== TASK ITEM ==
Would you print every entry below exactly as written, omitting the images?

[[ EXERCISE INPUT open ]]

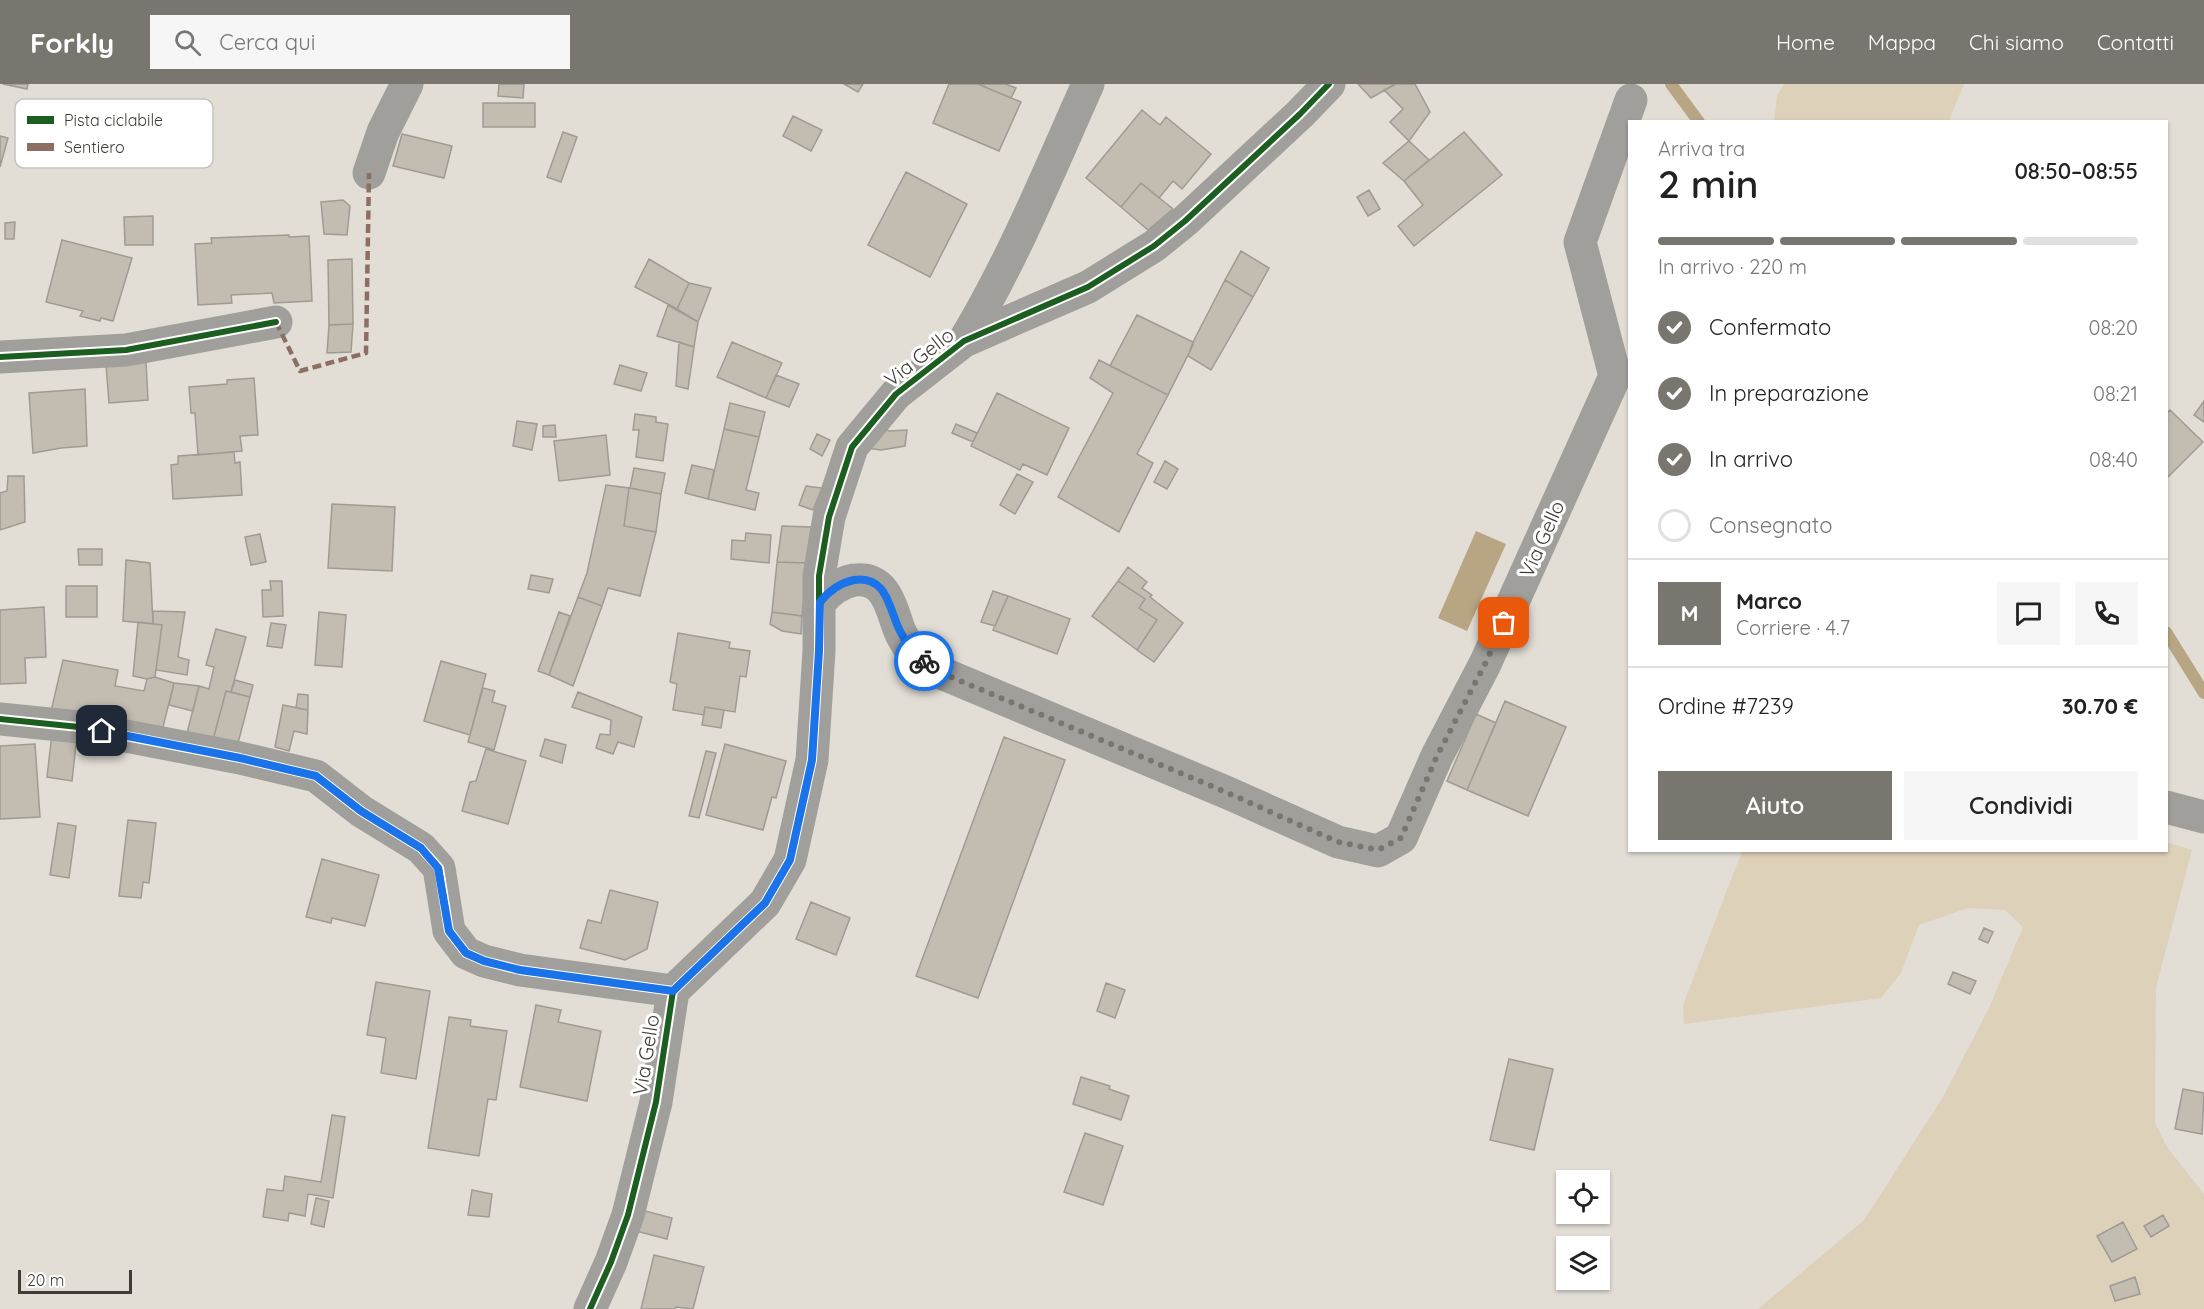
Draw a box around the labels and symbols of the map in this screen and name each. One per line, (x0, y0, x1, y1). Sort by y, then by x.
legend (15, 99, 213, 168)
text: Pista ciclabile (64, 110, 163, 130)
text: Sentiero (64, 137, 125, 157)
street label: Via Gello (879, 322, 958, 392)
street label: Via Gello (1514, 497, 1570, 581)
pin (1478, 597, 1529, 648)
courier (894, 631, 954, 691)
pin (76, 705, 127, 756)
street label: Via Gello (627, 1013, 664, 1097)
scale bar (18, 1267, 132, 1294)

[[ EXERCISE INPUT closed ]]

== ANSWER SPACE ==
Draw a box around the labels and symbols of the map in this screen and name each. One per line, (x0, y0, x1, y1). Sort by y, then by x.
legend (15, 99, 213, 168)
text: Pista ciclabile (64, 110, 163, 130)
text: Sentiero (64, 137, 125, 157)
street label: Via Gello (879, 322, 958, 392)
street label: Via Gello (1514, 497, 1570, 581)
pin (1478, 597, 1529, 648)
courier (894, 631, 954, 691)
pin (76, 705, 127, 756)
street label: Via Gello (627, 1013, 664, 1097)
scale bar (18, 1267, 132, 1294)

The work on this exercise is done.